Que sont devenues les Sœurs contemplatives de Saint-Jean ?

Cette communauté catholique inspirée par Marie-Dominique Philippe, le fondateur, s’est refondée en Espagne sous le nom de Maria Stella Matutina. Selon une enquête menée par Mikael Corre, du journal La Croix, de nombreuses dérives demeureraient et aucune remise en question ne serait à l’ordre du jour.

La communauté d’origine des Sœurs contemplatives de Saint-Jean a été fondée en 1982 par Alix Parmentier la secrétaire particulière de Marie-Dominique Philippe avec lequel elle aurait entretenu des relations intimes dès les années 1950. Décédée en 2016, Alix Parmentier a tout au long de sa vie voué un véritable culte à son mentor, pourtant accusé d’agressions sexuelles par 25 femmes. Dès les années 1970, elle-même aurait initié sexuellement de jeunes aspirants à la vie religieuse. En 2010, l’un d’eux s’est retourné contre elle en dénonçant auprès du Vatican les agressions qu’il avait subies.

Mais en 2009 quand le cardinal Barbarin, archevêque de Lyon, lance une réforme de la communauté après les résultats d’une enquête menée par deux mères abbesses, il ignore les violences sexuelles et la grande détresse psychologique vécue par certaines sœurs de la communauté. Il s’inquiète des mensonges et de l’emprise exercée par les supérieures de la congrégation, en particulier Marthe Hubac qui remplace Alix Parmentier, vieillissante. Quand il nomme une nouvelle prieure générale à la tête de la communauté, des membres de la maison mère située à Saint Jodard (Loire) entrent en rébellion et la plupart s’enfuient. Après une tentative d’implantation avortée au Mexique, grâce à l’intervention du Saint-Siège, la communauté se refonde à Cordoue en Espagne en 2012 sous le nom de « Sœurs de Saint-Jean et Saint-Dominique ».

Malgré les diverses sanctions du Vatican, dont un décret de dissolution en 2013, les sœurs ne désarment pas et fondent une nouvelle communauté à Bergera en Espagne.
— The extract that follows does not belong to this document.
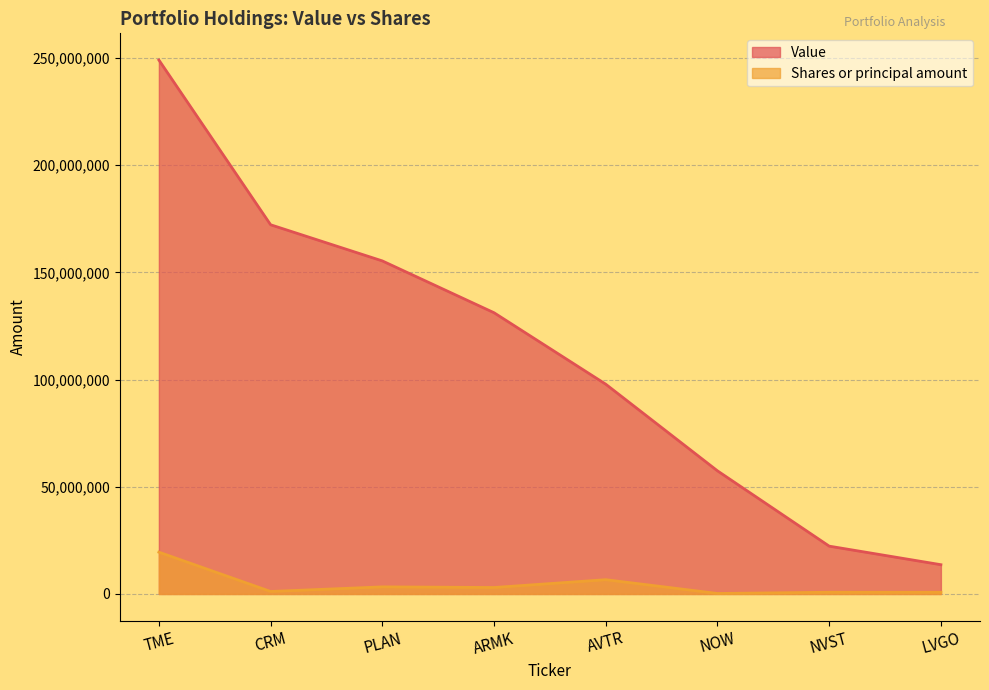

What is the value of the Shares or principal amount point at the 1st from the left?

19500000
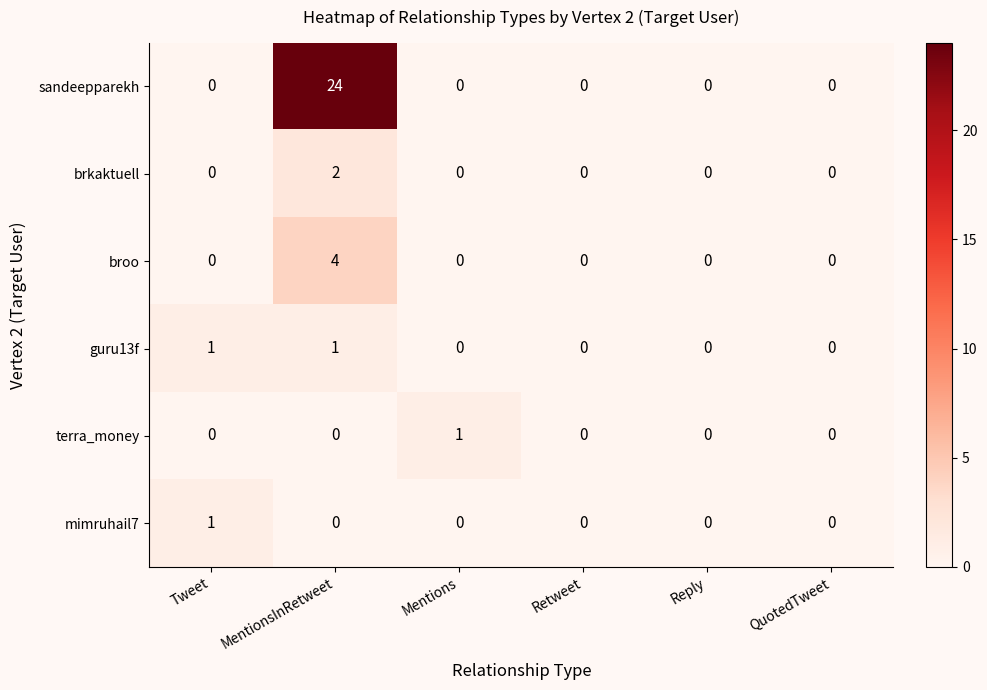

At which category is the sum across all series the highest?

MentionsInRetweet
Les Sœurs de Maria Stella Matutina sont nées et finalement acceptées par le Vatican en 2014, à la condition qu’Alix Parmentier, Marthe Hubac et sa sœur Isabelle (autre figure de la communauté) soient exclues de toute vie religieuse.

Sept ans plus tard, en 2021, si Alix Parmentier est depuis décédée, les deux autres seraient toujours là et exerceraient un contrôle total sur le groupe. Marthe Hubac seraient l’enseignante quasi exclusive de la congrégation selon Nadège Cambon, une ancienne sœur, censée être la prieure officielle du couvent.

Selon des témoignages auxquels La Croix a eu accès, les dysfonctionnements constatés en 2009 seraient les mêmes. Les anciennes sœurs décrivent : des journées au rythme effréné, « des repas pris seule en cellule », l’incitation à la mendicité, un fonctionnement pyramidal et une forte emprise des supérieures. Elles font aussi état de nombreuses dépressions et de tentatives de suicide cachées aux familles. Selon une ancienne religieuse, « au moins 50 religieuses étaient en détresse psychologique dans les années 2010 ». La communauté compte 300 membres. Une autre explique « qu’aucune évaluation psychologique n’était requise pour entrer dans la communauté ».

Le journal La Croix qui a proposé à la communauté de s’exprimer s’est vu répondre dans un courrier envoyé par la maîtresse des novices « qu’il vaut mieux rester dans le silence ».